The distance of the years makes their not being perfect seem like not such a big deal. And they do have their charm. Even the laughing when I screwed up in My Pussycat and Me makes the tune better.
Songs like Black Ice, You Won't Run Out, and It Might Be Rather Nice are from a songwriter camp in the south of France run by Miles Copeland. I slept in a turret. A bat flew in one window and out the other, at top speed, and with deadly sonar. A dog chased me, but I got a stick and we had a Mexican stand-off. I won. Good times! Actually, it was the experience of a life time, and I learned a great deal. Not to mention the food. And of course wine like I've never had.
In the case of It's Not That I Don't Feel Sorry, Kevin Costner showed up at the House of Blues in L.A., asking me if I'd write a song for his next movie, The Postman. These situations are always million to one odds, and of course the song did not end up in the picture.

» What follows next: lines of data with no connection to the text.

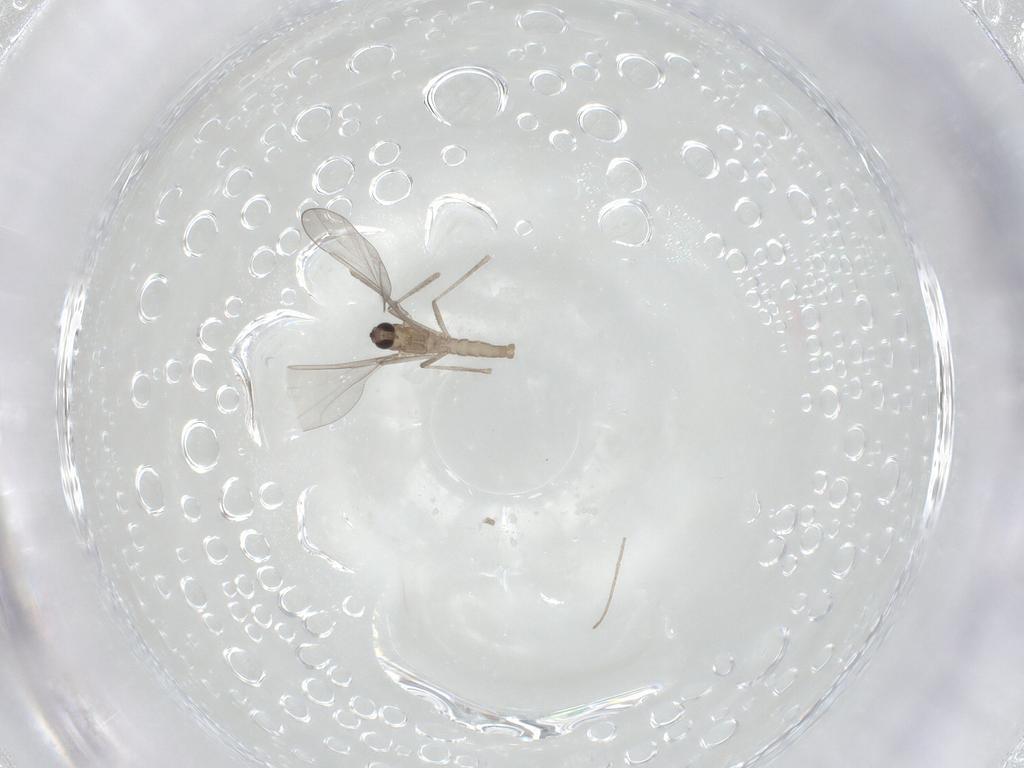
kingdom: Animalia
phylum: Arthropoda
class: Insecta
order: Diptera
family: Cecidomyiidae
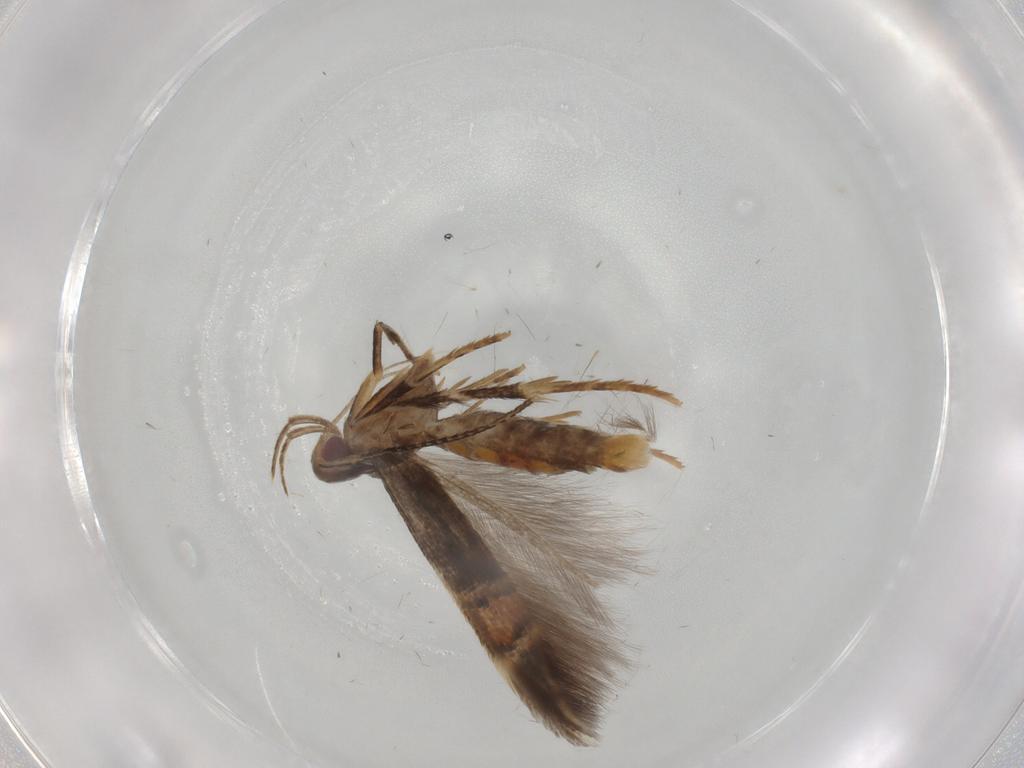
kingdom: Animalia
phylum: Arthropoda
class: Insecta
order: Lepidoptera
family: Cosmopterigidae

Then there are the creepy tunes: You See That House, Mercy Kill Me, and Hold It Like an Egg. Creepy tunes written at creepy times. And how about the bizarre lyrics and crazy lead guitars of Digestive Process and Much Better? When listening all these years later, I was quite impressed with my own electric guitar playing. I haven't played electric guitar in so long that they make me want to pick it up again.

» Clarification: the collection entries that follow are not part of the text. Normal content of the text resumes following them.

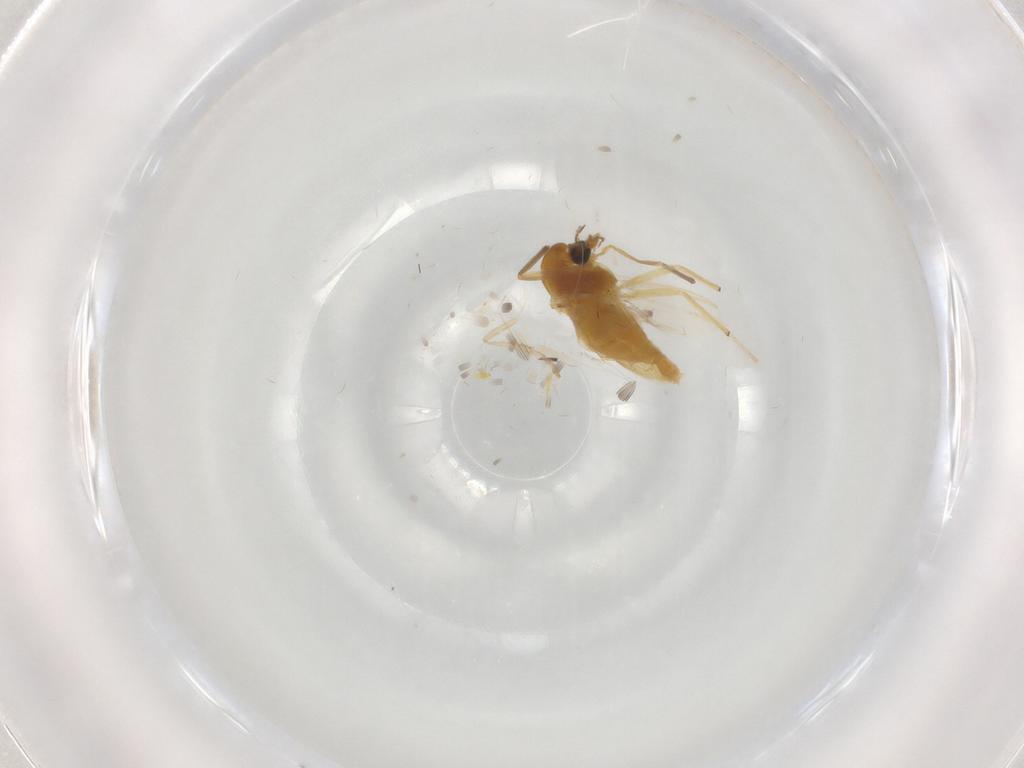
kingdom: Animalia
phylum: Arthropoda
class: Insecta
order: Diptera
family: Chironomidae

At the other end of the scale there are tunes like Satellites Pass Over and After My Dinner, songs in which I wrote a lyric and passed it on to Ellen, who finished them, composing the melody and chords and singing them. These are amongst the most charming tunes on the record.
Anyhow, enough talk. Put on the record, shut off your cell phones, internet, TV screen, and even the lights; then sit back, and give it a full listen through. I promise you'll laugh, at the very least. And a laugh is worth a thousand good ideas.